[WHAT THE EXERCISE ASKS] Copy the lines of the records from the one containing "col_2, col_3, col_7, col_4, col_6, col_5" through the end of the records, inclusive, and leave the pictures out of the answer.
:: RECORDS SUPPLIED ::
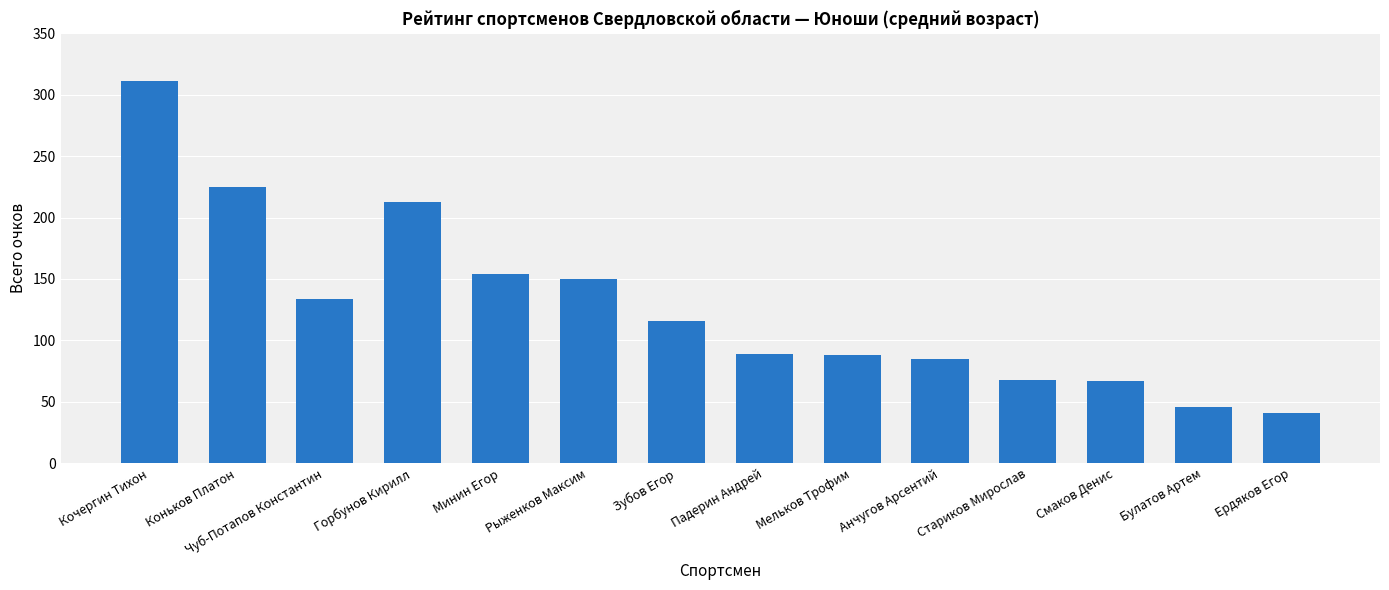

Which label corresponds to the largest value in the chart?

Кочергин Тихон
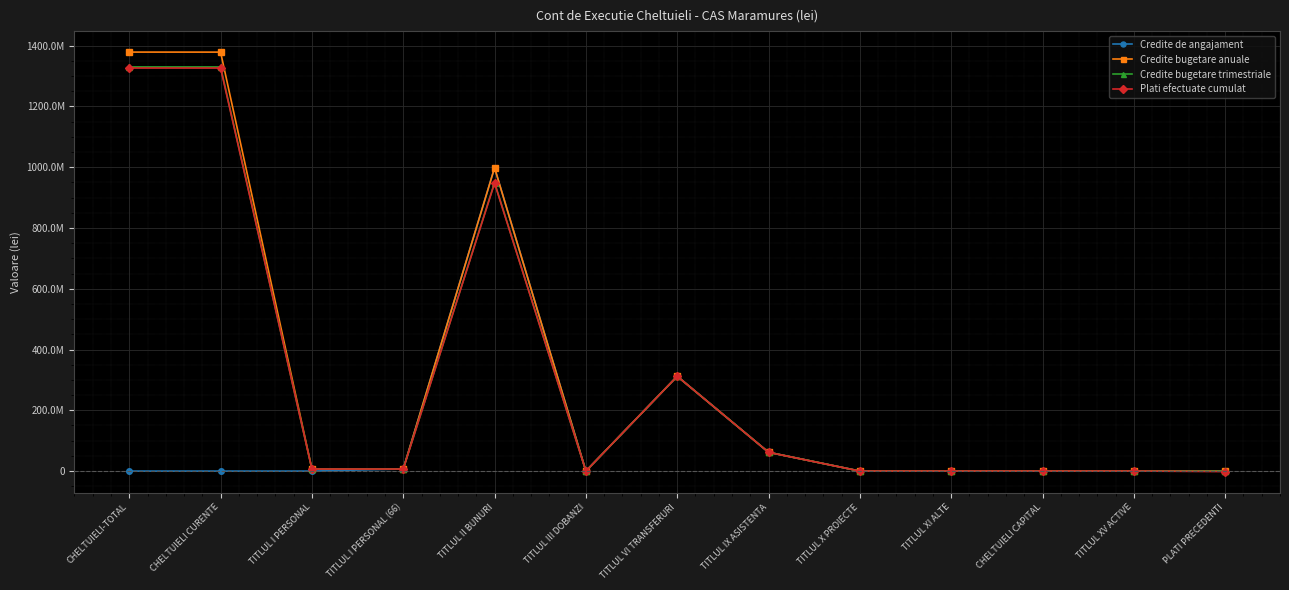

What is the total value across all series at TITLUL XV ACTIVE?

359872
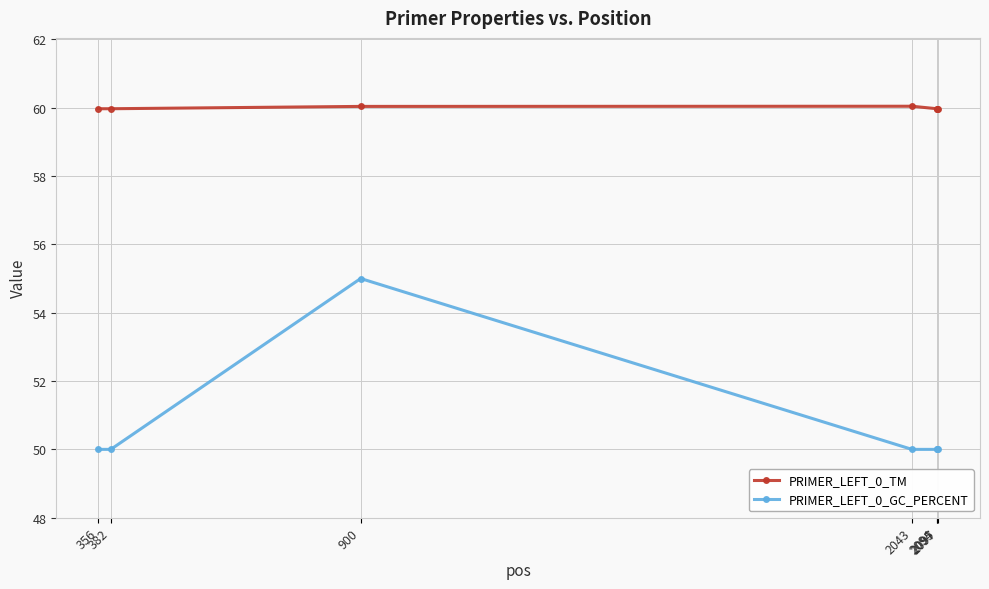

What is the average value of the PRIMER_LEFT_0_TM series?

60.0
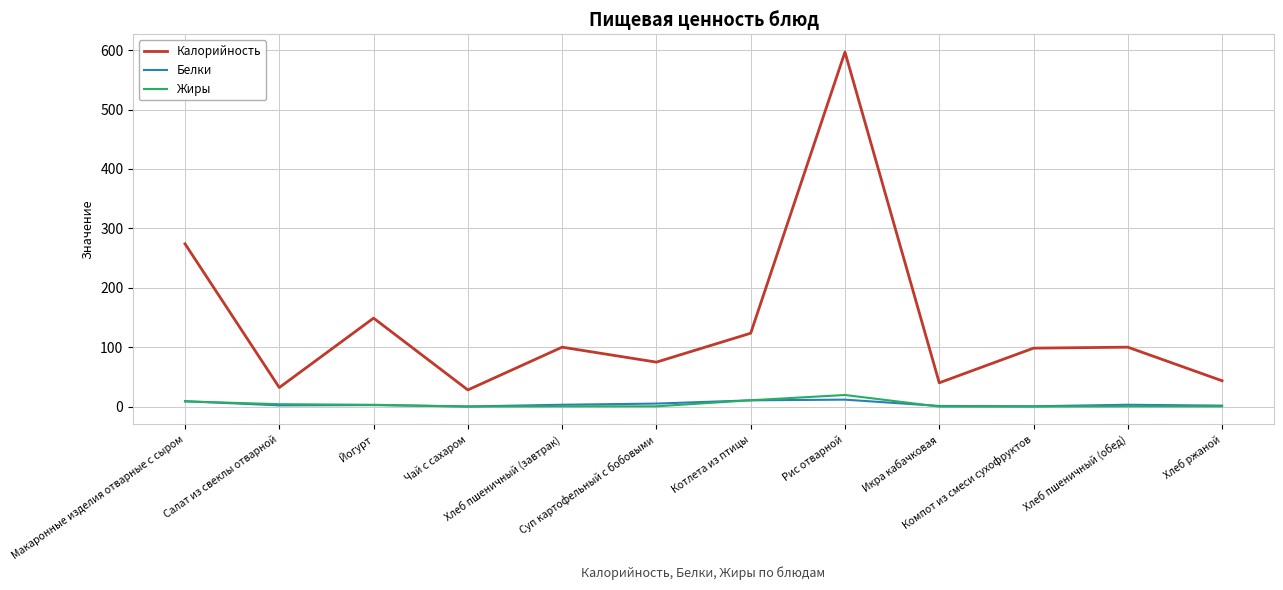

What are all the series names shown in the legend?

Калорийность, Белки, Жиры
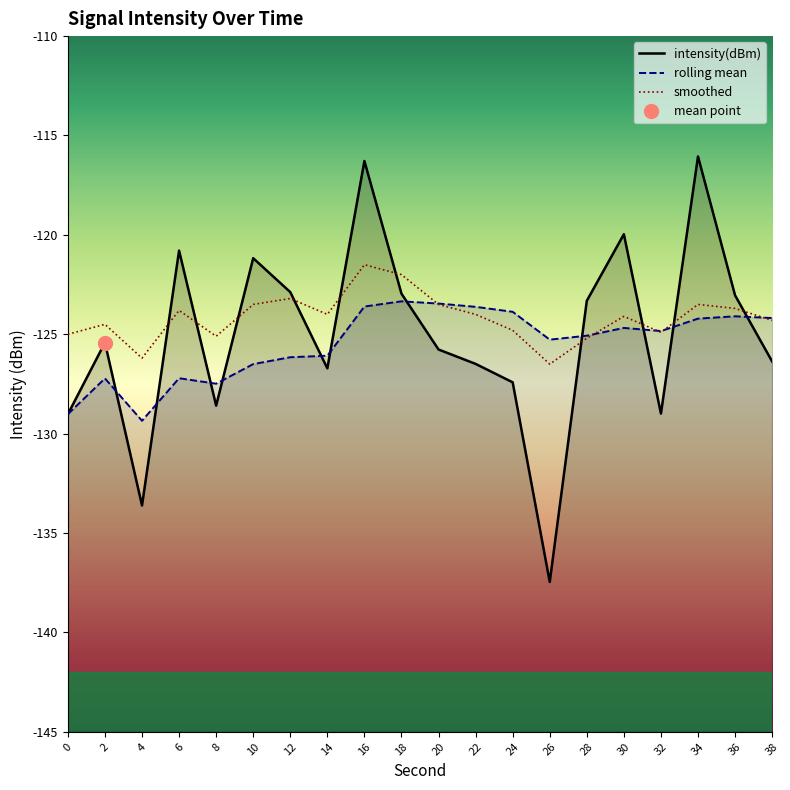

At how many categories does at least one series exceed -117?

2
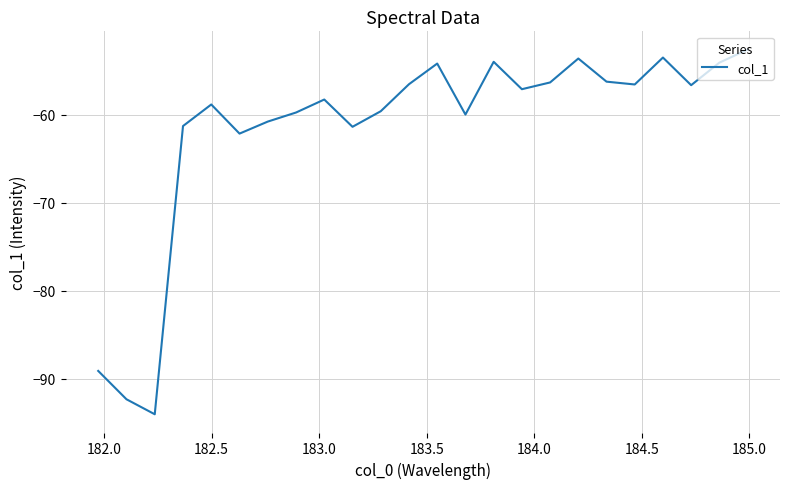

True or false: the data has more than 1 interior local peaks.

True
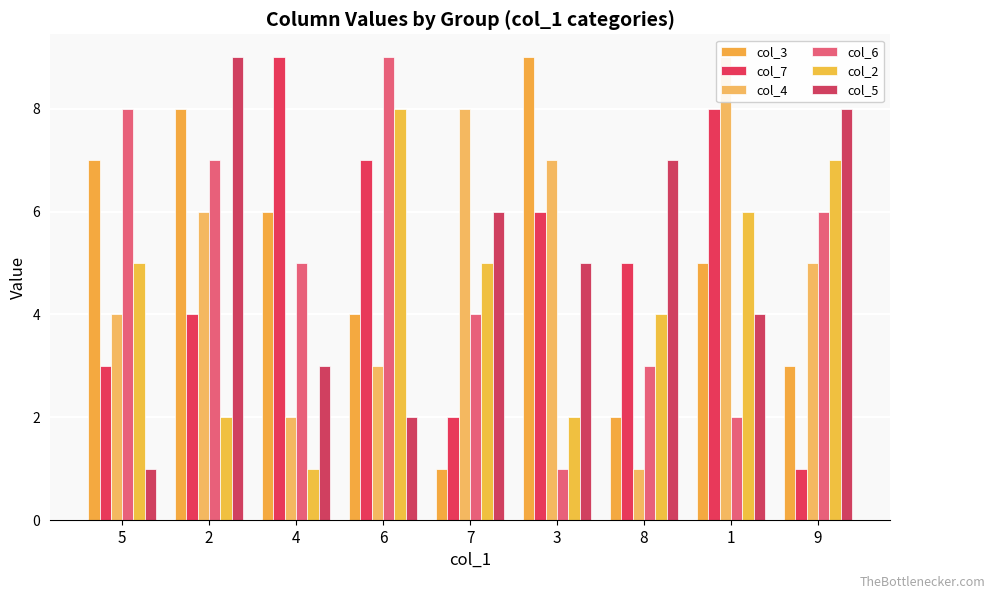

List the series in order of their peak value, lowest first.

col_2, col_3, col_7, col_4, col_6, col_5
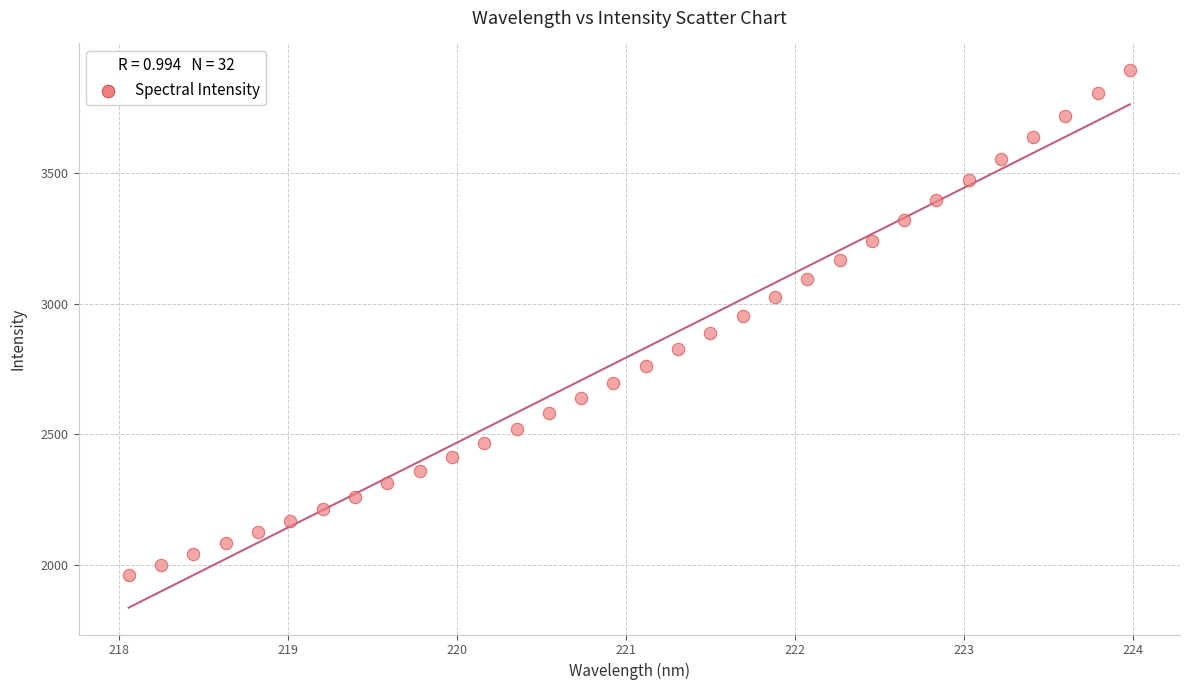

What is the range of Y values (max minus min)?

1928.6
:::
[EXERCISE RESPONSE]
col_2, col_3, col_7, col_4, col_6, col_5

What is the range of Y values (max minus min)?

1928.6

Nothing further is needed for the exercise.